According to the Standard for Hydrological Information and Hydrological
forecasting (GBT 22482-2008), an error tolerance of 20% is appropriate
in hydrological forecasting. Hence, the relative errors of all the
models fall within the acceptable range. In particular, the greatest
average relative error resulted from the original model, whereas the
smallest was generated by composite model 2 considering structural
breaks. Figure 9 illustrates that this model yields relative errors less
than 10% for 41 years out of the 54 years simulated. The relative
errors by this model were 10%–20% for 9 years and they were greater
than 30% for the remaining 4 years. Hence, most of the relative errors
by this model were low, while few were high. Therefore, the resulting
average relative error by composite model 2 was comparatively small.
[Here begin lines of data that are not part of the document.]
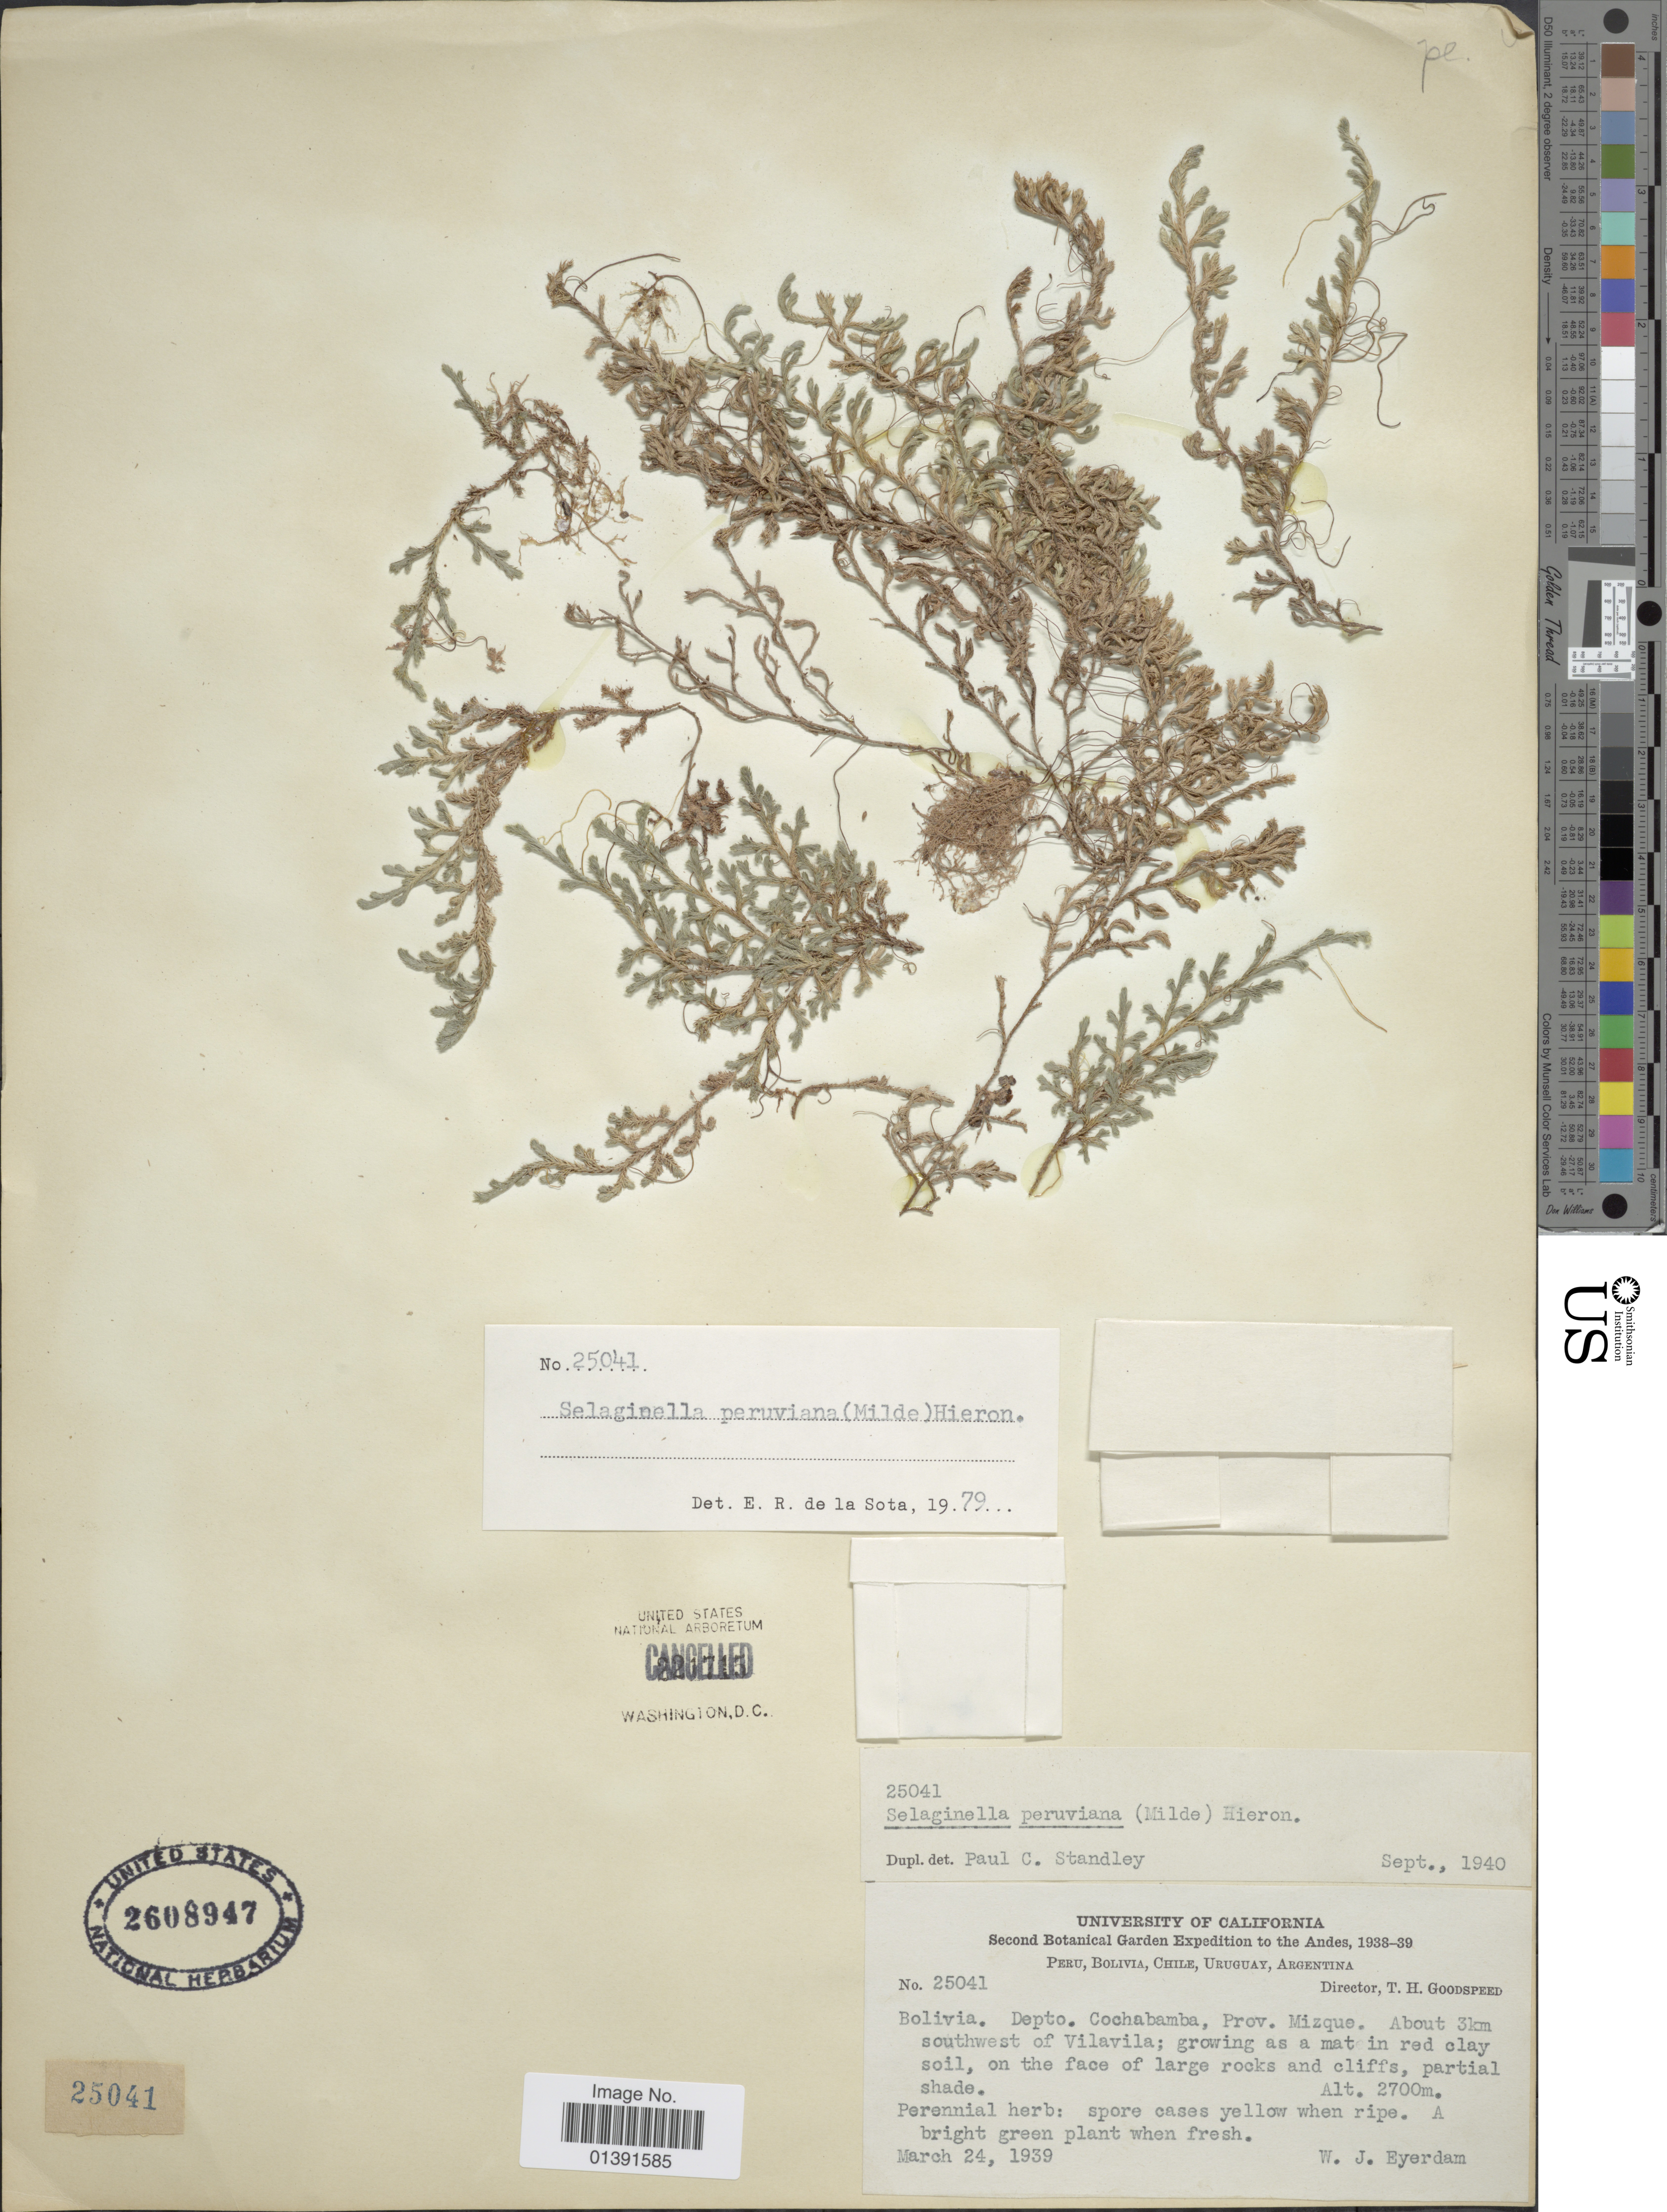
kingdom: Plantae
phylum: Tracheophyta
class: Lycopodiopsida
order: Selaginellales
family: Selaginellaceae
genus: Selaginella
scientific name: Selaginella peruviana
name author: (Milde) Hieron.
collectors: W. J. Eyerdam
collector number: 25041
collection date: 1939-03-24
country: Bolivia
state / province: Cochabamba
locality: Prov. Mizque, about 3km southwest of Vilavila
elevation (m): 2700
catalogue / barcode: US 2608947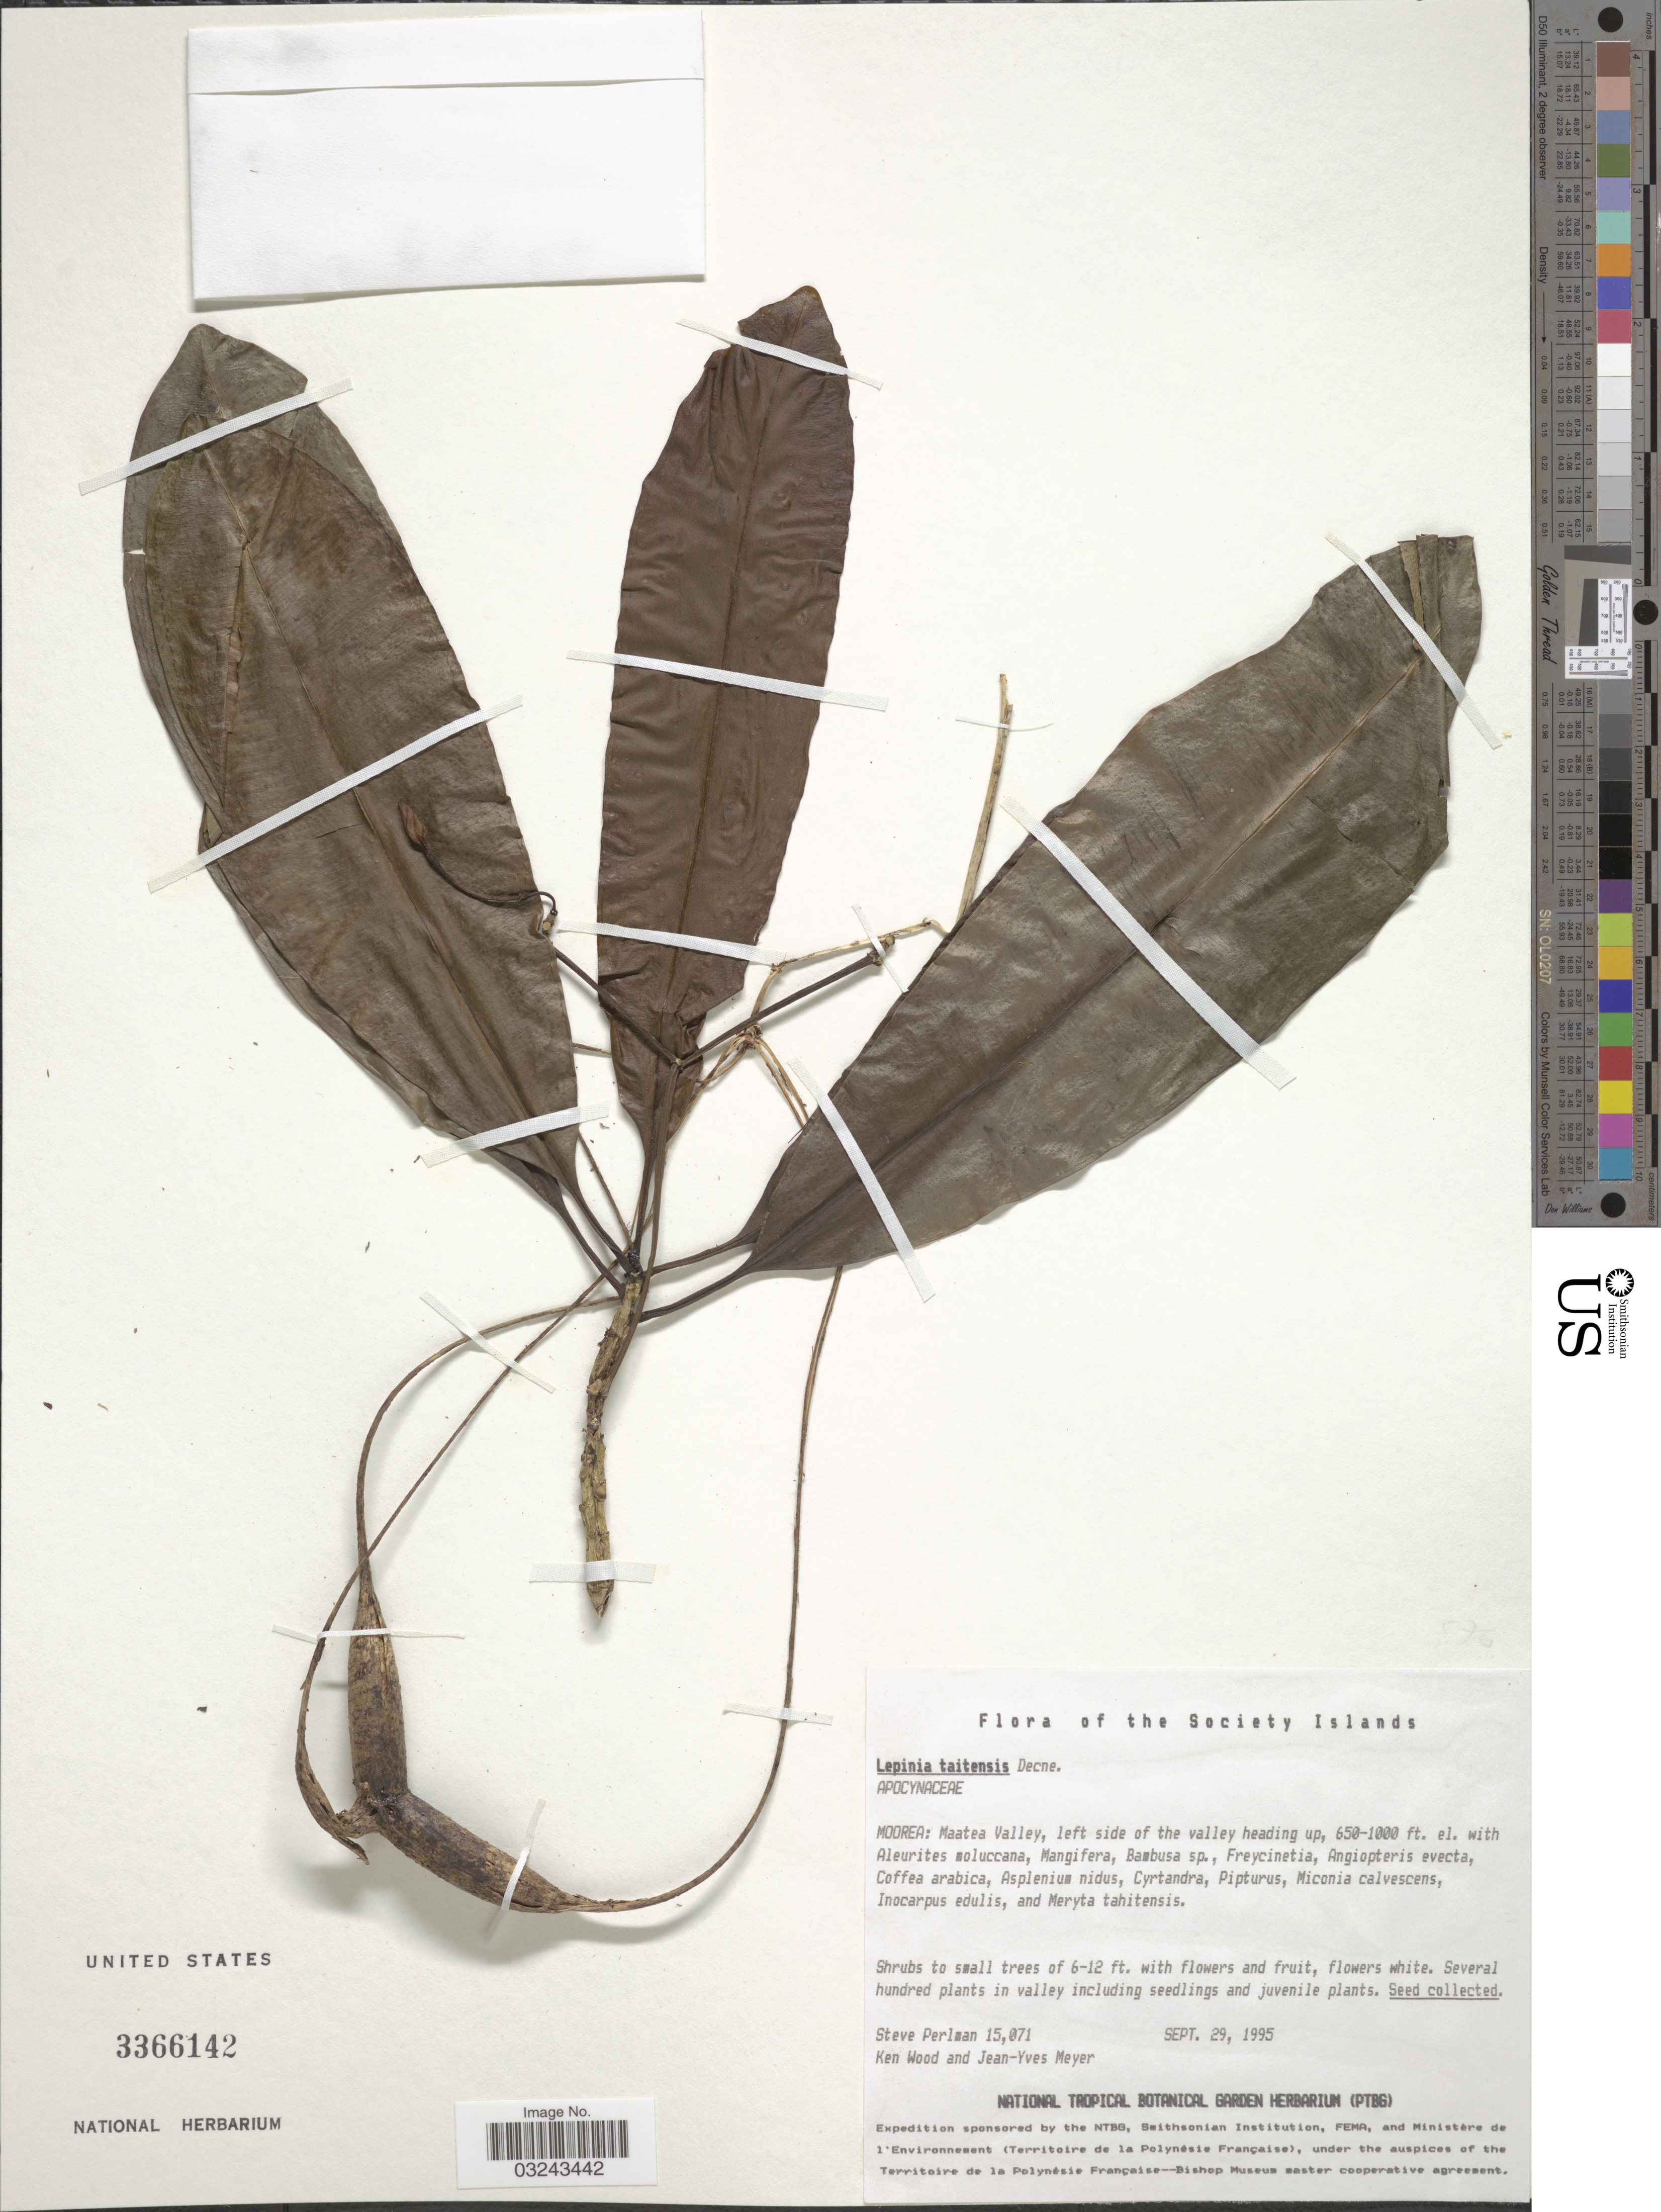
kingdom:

From Figure 8, at the beginning of the research period, the three models
give the same relative error. However, the errors in the original model
and the composite model 1 increased after 2000. The errors in 1997,
2002, and 2009 were the greatest. Furthermore, the composite model 2
provided more satisfactory runoff simulation results and smaller
relative errors for these years. Because this model considered the local
variation characteristics and structural breaks of the multi-temporal
components, its overall simulation accuracy was higher. The model could
more accurately reflect the long-term equilibrium and short-term
fluctuating relationships between the runoff and sediment discharge in
the source region of the Yellow River.